* ABOUT THIS TASK
Count the lines of the records below that contain the string "пшеничный", treating case as significant. Reply with only the number.

* SOURCE DATA

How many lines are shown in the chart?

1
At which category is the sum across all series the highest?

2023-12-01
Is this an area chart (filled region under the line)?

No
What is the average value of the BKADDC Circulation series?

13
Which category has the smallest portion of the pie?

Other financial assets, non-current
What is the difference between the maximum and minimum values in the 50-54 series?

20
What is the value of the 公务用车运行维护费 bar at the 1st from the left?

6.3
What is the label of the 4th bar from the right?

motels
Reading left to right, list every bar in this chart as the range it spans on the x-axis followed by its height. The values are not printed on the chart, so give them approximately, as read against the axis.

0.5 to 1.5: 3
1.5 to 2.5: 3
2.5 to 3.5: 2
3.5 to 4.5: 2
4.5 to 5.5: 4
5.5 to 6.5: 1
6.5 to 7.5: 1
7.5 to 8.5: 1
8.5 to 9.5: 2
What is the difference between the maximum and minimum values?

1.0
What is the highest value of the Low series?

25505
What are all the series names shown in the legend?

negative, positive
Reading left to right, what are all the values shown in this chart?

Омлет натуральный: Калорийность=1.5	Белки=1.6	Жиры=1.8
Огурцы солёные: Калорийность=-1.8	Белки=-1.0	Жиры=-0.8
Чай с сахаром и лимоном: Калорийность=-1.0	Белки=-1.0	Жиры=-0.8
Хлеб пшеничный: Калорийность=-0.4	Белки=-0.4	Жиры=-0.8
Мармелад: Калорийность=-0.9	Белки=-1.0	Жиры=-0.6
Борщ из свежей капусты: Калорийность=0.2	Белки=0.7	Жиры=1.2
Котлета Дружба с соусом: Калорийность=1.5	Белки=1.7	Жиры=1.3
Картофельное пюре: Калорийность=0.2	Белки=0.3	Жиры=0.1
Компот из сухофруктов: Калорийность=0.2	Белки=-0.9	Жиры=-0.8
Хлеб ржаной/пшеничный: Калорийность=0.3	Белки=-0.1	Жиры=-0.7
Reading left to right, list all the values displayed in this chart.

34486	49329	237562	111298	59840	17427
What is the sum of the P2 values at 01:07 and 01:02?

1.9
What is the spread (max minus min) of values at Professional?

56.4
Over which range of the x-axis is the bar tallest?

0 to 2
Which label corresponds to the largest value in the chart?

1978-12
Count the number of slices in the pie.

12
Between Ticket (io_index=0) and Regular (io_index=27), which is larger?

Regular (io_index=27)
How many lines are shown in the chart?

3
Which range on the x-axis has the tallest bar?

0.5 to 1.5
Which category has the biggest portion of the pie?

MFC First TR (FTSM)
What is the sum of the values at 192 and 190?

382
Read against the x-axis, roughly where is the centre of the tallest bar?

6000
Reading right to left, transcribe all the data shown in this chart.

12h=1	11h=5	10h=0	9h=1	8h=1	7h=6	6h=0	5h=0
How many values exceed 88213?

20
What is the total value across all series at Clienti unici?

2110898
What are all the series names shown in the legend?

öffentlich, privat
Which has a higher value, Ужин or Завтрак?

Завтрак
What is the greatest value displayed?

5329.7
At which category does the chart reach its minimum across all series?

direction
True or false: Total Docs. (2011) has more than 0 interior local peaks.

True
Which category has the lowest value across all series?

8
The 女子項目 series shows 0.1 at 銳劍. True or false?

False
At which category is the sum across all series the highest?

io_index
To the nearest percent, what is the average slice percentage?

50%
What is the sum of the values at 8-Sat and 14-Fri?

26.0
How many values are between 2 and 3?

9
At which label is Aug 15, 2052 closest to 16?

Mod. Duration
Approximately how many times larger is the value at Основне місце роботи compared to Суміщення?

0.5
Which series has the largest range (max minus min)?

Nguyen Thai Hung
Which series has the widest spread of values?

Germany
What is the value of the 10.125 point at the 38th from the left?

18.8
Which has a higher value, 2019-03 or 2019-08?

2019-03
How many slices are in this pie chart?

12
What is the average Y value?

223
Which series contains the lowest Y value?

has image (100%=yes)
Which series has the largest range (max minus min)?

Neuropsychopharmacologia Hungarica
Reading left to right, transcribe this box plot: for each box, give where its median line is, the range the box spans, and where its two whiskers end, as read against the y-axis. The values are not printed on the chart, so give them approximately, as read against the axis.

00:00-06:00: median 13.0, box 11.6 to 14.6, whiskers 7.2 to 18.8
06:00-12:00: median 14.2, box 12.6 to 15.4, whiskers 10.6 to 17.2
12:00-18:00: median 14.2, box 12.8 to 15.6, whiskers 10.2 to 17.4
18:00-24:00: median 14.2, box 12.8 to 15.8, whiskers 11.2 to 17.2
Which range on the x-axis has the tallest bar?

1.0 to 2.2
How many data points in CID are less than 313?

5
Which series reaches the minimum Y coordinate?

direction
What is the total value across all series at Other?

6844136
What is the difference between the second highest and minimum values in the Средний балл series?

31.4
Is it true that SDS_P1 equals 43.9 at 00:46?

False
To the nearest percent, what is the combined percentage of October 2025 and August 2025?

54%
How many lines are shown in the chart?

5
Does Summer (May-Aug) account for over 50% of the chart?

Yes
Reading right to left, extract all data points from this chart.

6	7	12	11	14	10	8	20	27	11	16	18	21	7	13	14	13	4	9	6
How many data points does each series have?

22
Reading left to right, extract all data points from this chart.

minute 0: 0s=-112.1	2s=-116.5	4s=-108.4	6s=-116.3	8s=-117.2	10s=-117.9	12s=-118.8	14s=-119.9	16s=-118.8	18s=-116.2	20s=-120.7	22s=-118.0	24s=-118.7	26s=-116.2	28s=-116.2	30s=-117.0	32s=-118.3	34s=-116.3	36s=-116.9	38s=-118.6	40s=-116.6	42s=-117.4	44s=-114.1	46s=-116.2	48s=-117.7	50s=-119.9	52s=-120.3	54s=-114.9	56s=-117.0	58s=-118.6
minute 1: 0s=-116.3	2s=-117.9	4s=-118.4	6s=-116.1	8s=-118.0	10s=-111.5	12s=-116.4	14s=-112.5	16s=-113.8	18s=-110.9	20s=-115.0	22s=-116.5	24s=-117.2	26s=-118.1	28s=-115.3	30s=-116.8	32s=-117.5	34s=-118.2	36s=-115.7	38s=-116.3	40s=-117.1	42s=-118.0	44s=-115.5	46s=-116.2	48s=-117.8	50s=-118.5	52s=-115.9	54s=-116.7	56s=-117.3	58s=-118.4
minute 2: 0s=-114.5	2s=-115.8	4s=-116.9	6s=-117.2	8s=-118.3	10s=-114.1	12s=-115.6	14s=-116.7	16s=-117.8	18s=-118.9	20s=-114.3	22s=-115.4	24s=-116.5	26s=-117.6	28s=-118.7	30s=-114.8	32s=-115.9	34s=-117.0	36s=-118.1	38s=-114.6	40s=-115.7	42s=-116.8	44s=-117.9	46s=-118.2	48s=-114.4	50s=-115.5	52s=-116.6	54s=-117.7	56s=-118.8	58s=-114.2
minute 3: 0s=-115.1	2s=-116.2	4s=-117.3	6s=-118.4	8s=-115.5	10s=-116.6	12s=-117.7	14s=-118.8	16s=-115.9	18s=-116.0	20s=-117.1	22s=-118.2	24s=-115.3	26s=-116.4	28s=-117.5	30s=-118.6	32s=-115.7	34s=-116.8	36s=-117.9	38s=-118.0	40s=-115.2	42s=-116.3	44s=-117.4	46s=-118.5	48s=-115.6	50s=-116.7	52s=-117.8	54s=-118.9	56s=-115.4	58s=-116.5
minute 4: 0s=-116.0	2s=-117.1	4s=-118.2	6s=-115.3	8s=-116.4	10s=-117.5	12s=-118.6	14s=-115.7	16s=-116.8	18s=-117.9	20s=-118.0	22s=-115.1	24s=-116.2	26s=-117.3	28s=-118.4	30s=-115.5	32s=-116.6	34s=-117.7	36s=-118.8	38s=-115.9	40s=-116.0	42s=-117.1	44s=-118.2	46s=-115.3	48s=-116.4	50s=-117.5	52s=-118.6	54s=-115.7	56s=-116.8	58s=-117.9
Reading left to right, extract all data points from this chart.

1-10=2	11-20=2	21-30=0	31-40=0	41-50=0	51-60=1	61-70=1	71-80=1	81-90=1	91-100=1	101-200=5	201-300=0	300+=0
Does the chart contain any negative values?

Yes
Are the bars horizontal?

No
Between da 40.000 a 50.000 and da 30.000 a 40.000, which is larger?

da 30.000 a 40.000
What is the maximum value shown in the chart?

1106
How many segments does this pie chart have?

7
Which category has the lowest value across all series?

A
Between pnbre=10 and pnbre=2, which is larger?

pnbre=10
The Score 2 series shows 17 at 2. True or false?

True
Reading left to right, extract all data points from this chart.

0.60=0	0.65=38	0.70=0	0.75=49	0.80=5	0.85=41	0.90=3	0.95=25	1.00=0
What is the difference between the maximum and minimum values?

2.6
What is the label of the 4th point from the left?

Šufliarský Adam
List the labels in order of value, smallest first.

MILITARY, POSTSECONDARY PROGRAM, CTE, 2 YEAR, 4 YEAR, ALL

* COMPLETED TASK
2